**Task to carry out**
Reproduce the records verbatim, from the line with "pose: elev=67.8 azim=135.6" up to and including the line with "Dot at: (104, 310)".
── Dataset rows ──
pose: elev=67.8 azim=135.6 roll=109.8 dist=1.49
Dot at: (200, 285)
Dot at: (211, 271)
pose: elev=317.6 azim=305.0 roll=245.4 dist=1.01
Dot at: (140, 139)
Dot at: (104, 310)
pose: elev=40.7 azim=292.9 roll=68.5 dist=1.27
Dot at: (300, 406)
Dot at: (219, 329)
───
── Dataset rows ──
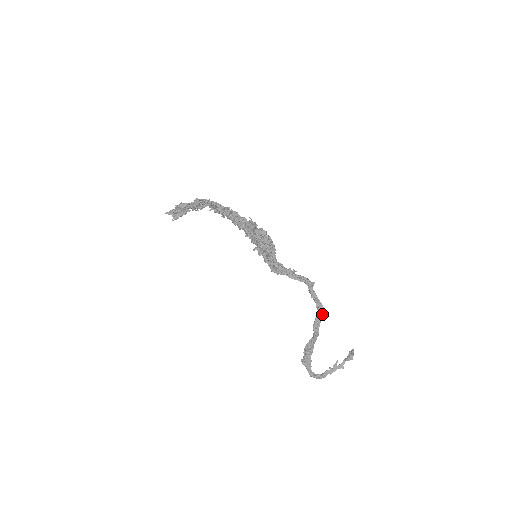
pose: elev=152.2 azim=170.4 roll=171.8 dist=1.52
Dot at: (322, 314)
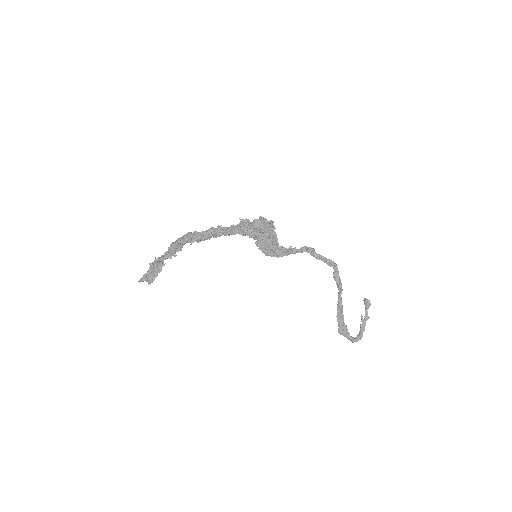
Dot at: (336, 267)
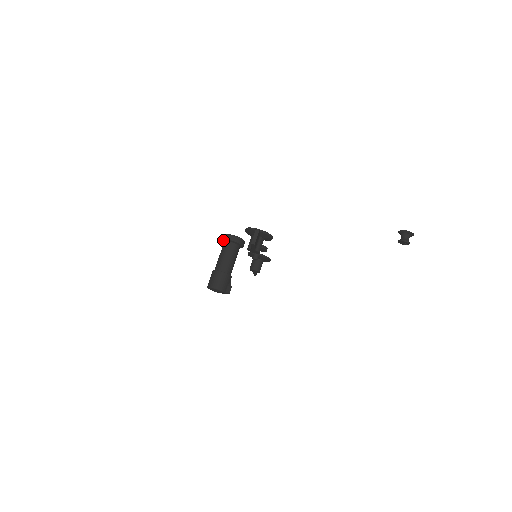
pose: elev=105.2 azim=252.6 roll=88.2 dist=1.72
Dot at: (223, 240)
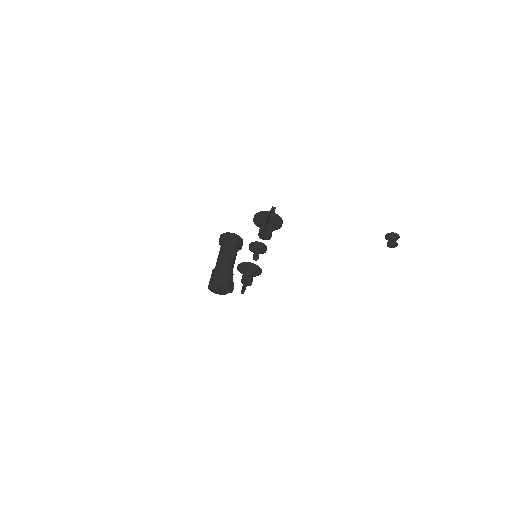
───
**Answer below**
pose: elev=67.8 azim=135.6 roll=109.8 dist=1.49
Dot at: (200, 285)
Dot at: (211, 271)
pose: elev=317.6 azim=305.0 roll=245.4 dist=1.01
Dot at: (140, 139)
Dot at: (104, 310)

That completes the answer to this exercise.